What is the best time to feed corals?

In the ocean, corals normally extend their tentacles and polyps at night to capture prey when the level of plankton in the water column is the highest. In a home aquarium most corals will also extend their feeding tentacles when the lights go out. Over time, most corals will learn to extend their polyps and eat during the day when food is present in the water. Before feeding your corals, feed your fish. Feeding fish a thawed frozen food will normally stimulate corals to begin to extend their feeding tentacles.

Do I need to switch off powerheads when feeding corals?

Before feeding corals, turn off the powerheads or circulation pump and main return pump and wait for the aquarium to become still. When feeding without a current the food can fall onto the corals so that its tentacles can grab it. Live foods like copepods can easily be captured. Leave the pumps off for fifteen minutes to an hour before turning them back on.

Depending on your circulation system, once the corals get in the habit of capturing food you may be able to leave powerheads running while feeding. Most corals should be able to capture their food. The return pump should stay off for at least fifteen minutes to an hour to allow corals to remove food from the water.

Since most reefs use a mechanical filter (filter socks, for example) the food falling over the overflow box gets trapped in it. This is obviously dependent on how large the food is and how small the pores are in the sock. Food trapped in socks will break down and produce nutrients to feed unwanted algae.

Do I need to turn off the protein skimmer when feeding corals?

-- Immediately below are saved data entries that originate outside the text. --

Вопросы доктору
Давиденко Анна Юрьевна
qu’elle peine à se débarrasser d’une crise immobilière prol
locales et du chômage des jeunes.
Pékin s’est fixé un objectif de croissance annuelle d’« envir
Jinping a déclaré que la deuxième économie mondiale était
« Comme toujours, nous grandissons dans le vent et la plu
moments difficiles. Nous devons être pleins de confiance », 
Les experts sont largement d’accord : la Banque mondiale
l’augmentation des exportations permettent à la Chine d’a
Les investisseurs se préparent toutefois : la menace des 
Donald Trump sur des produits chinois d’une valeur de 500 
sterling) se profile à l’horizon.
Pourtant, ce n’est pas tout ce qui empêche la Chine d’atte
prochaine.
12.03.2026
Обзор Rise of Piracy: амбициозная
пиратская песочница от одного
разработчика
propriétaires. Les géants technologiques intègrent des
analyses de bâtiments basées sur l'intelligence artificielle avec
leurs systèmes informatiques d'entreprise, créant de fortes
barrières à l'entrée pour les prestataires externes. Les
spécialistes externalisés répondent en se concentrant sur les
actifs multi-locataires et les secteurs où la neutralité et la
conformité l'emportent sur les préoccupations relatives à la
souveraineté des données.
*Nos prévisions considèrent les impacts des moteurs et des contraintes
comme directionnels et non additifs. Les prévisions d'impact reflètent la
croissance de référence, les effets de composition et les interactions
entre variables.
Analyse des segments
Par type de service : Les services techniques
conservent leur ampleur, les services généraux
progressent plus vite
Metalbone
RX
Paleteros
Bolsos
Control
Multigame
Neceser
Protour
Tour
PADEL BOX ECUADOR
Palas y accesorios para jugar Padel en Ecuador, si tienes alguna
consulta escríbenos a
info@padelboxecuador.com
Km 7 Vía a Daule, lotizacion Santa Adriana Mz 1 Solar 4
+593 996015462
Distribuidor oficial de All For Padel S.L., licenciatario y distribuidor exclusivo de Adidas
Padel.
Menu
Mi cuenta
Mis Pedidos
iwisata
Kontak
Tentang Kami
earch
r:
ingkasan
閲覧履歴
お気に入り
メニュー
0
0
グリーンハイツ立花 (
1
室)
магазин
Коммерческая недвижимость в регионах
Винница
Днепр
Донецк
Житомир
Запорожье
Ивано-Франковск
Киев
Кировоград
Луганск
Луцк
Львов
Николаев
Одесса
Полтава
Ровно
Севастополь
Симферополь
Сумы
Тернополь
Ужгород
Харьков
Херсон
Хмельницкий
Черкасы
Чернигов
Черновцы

Depending on your filtration system set up, it may be advantageous to turn off your protein skimmer when feeding for about two hours. A vacation timer allows you to turn off your skimmer for a specific time and automatically turns it back on, thus ensuring the skimmer does not get forgotten.

Protein skimmers do a great job of removing excess food when a reef is overfed.

How do you target feed corals?

Target feeding is a great way to control how much food goes into an aquarium. To target feed use a turkey baster, long medicine dropper, or similar feeding apparatus and gently squirt food in the direction of the intended corals. The food can be liquid phytoplankton or zooplankton; mysis shrimp mixed with aquarium water or any other coral food in a liquid form or can be mixed with water.

To target feed a soft coral mix frozen mysis shrimp with a little aquarium water. Once the shrimp has thawed, slurp the mixture up with a turkey baster. Staying several inches away from the coral, gently squirt some of the shrimp so they land on the coral. The tentacles will sense the food, capture it and within a short time you can see the food traveling to the mouth, and watch it be slowly drawn in. This entire process just takes a few minutes.

In summary

The downside to feeding corals is that if all the food is not being eaten by the corals, nutrients can build-up, thus reducing water quality, causing an algae explosion. A good protein skimmer, refugium, activated carbon, and regular water changes help keep ideal water quality with proper feeding.

If your reef already has an algae problem without feeding your corals it is best to wait until your algae is under control before attempting to feed them, or only target-feed corals very lightly.

The most important part of keeping soft corals healthy is good water quality, ideal light, and regular feedings with the right foods. Healthy, growing corals are a good indication you are feeding enough. Your best choice of coral food is live, preserved, or frozen foods.